Simplified Models for LHC New Physics Searches
5/13/2011
946 citations (666 excluding self-citations) as of early 2026. The most-cited paper I have been involved with.
The Problem
By 2010, LHC searches for new physics were being designed, performed, and presented in terms of hypothetical models’ fundamental parameters, often evaluated at the GUT scale. The dominant approach used ad hoc ansatze like the CMSSM/mSUGRA assumptions to reduce the MSSM’s 100+ free parameters to 4-5. These constrained scenarios had immense institutional support: analyses were optimized, benchmark points were agreed upon, and the collaborations had years of experience with them.
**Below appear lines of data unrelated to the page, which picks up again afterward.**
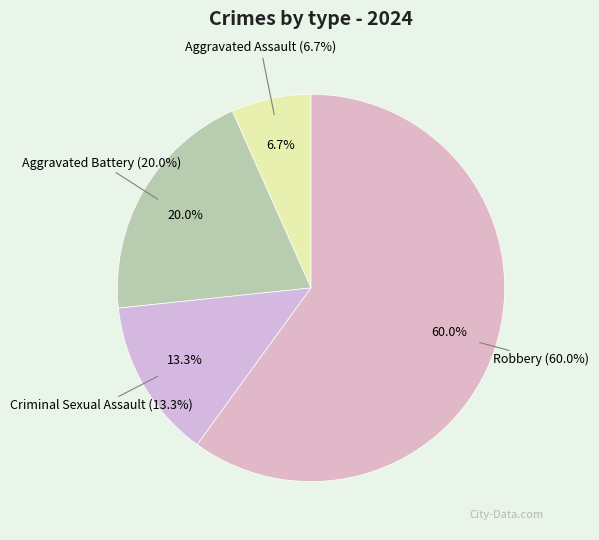

What percentage is the Aggravated Assault slice, to the nearest percent?

7%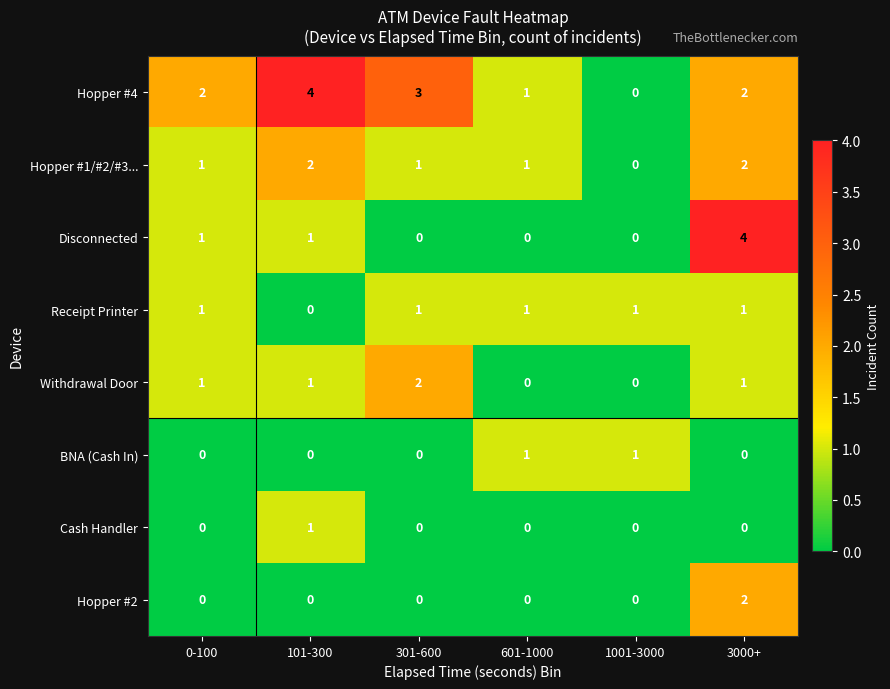

What is the maximum value shown in the chart?

4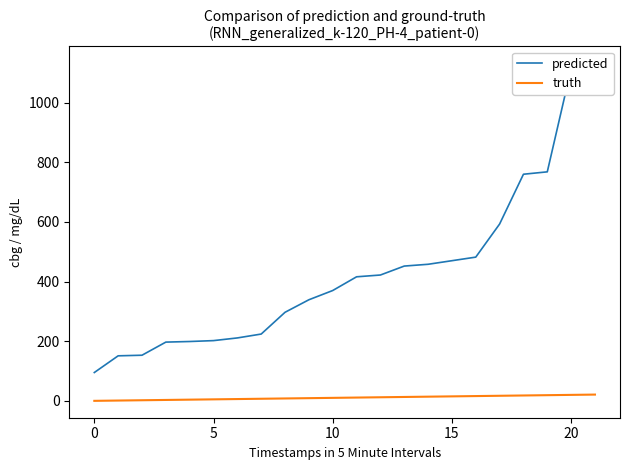

How many lines are shown in the chart?

2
The danger was that this approach obscured the physical parameters actually being searched for. Analyses designed to identify complex particle spectra predicted by the CMSSM or similar theoretically motivated scenarios might not be sufficiently inclusive. If nature produced new physics with a spectrum that didn’t match the benchmarks, searches optimized for those benchmarks could miss it. The experiments risked looking under the lamppost rather than figuring out how to separate signal from background for broad classes of new particles.
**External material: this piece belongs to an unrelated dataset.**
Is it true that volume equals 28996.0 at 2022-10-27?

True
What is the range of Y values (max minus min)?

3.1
Simplified models reframed the question. Instead of starting from a UV-complete theory and working down, they started from the collider signature and worked up: effective Lagrangians with just a few new particles, where the only free parameters are masses and production cross-sections that map directly to measurable quantities. The shift was from “what does this theory predict?” to “what can this search see?”
The Approach
The paper catalogs simplified models organized by experimental signature rather than by theoretical origin. The major categories are jets plus missing energy, heavy flavor (tops, bottoms, taus), leptons, photons, and exotic signatures like displaced vertices and high multiplicity final states. Each model specifies a minimal particle content, a production mechanism, and a decay topology. A gluino decaying through an off-shell squark to jets and a neutralino, for instance, is fully characterized by the gluino mass, the neutralino mass, and the production cross-section. An experimentalist can set limits on this two-dimensional mass plane, and a theorist working with any UV completion that produces the same topology can read off constraints directly.
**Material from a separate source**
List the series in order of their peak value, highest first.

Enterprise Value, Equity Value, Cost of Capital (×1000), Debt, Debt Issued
The key innovation was organizational, not computational: mapping the space of possible signatures systematically and defining a common language for presenting results.
Impact
The simplified model framework became the default language for LHC new-physics searches. Of the paper’s 946 citations, roughly half are ATLAS and CMS experimental analyses that present their results on simplified model mass planes. When CMS published its comprehensive “Interpretation of Searches for Supersymmetry with Simplified Models” (261 citations), it codified the approach as official CMS methodology. ATLAS’s summary papers on squark and gluino searches adopted the same framework.
The paper also spawned an ecosystem of reinterpretation tools. CheckMATE (363 citations), SModelS (228 citations), and MadAnalysis 5’s public analysis database (217 citations) were all built to work with simplified model limits, allowing theorists to test new models against existing experimental results without re-running detector simulations. These tools would not exist without a standardized format for presenting limits.
The approach extended beyond supersymmetry. The dark matter community adopted simplified models as their primary framework for LHC searches, producing the “Dark Matter Benchmark Models for Early LHC Run-2 Searches” (776 citations) and “Simplified Models for Dark Matter Searches at the LHC” (503 citations). Both papers cite this work as foundational and extend the simplified model methodology to dark matter mediators, effective field theory comparisons, and mono-X signatures. The Particle Data Group’s Review of Particle Physics cites the paper in its discussion of BSM search methodology.
The paper’s influence is less a citation count than a standard adopted by an entire field. Fifteen years later, every ATLAS and CMS search for new physics publishes limits on simplified model mass planes. The framework outlasted the specific models it was designed to test.
Recollections
The workshop grew out of a joint ATLAS/CMS/Theory meeting at CERN in June 2010, where the experiments made a direct request: they needed representative topologies from the theory community to ensure their searches covered the relevant phase space. It had been nearly a decade since theorists had systematically proposed signatures to cover a broad range of new physics, and the LHC was about to deliver real data.
I organized the “Topologies for Early LHC Searches” workshop at SLAC, September 22-25, 2010, together with Mariangela Lisanti, Rouven Essig, Tim Tait, Natalia Toro, and Philip Schuster. About 100 theorists and experimentalists attended. We split into working groups by signature type: I led Jets, Mariangela took Leptons, Philip handled Photons, Natalia covered Heavy Flavor, Tim ran Exotica, and Rouven managed Taus. Each group cataloged its simplified models with codes (J.005 for a jet topology, E.002 for an exotic signature) on lhcnewphysics.org, which served as the living document before the paper was finalized.
We presented a draft at a follow-up CERN meeting in November 2010 and posted the final paper to arXiv in May 2011. Coordinating 95 authors and producing a coherent document from a workshop’s worth of parallel sessions was its own challenge. Getting the notation and conventions consistent across all the topologies required more editorial work than any physics calculation.
What I’m most proud of is not the paper itself but the translation layer it created between theory and experiment. That was the point, and it worked.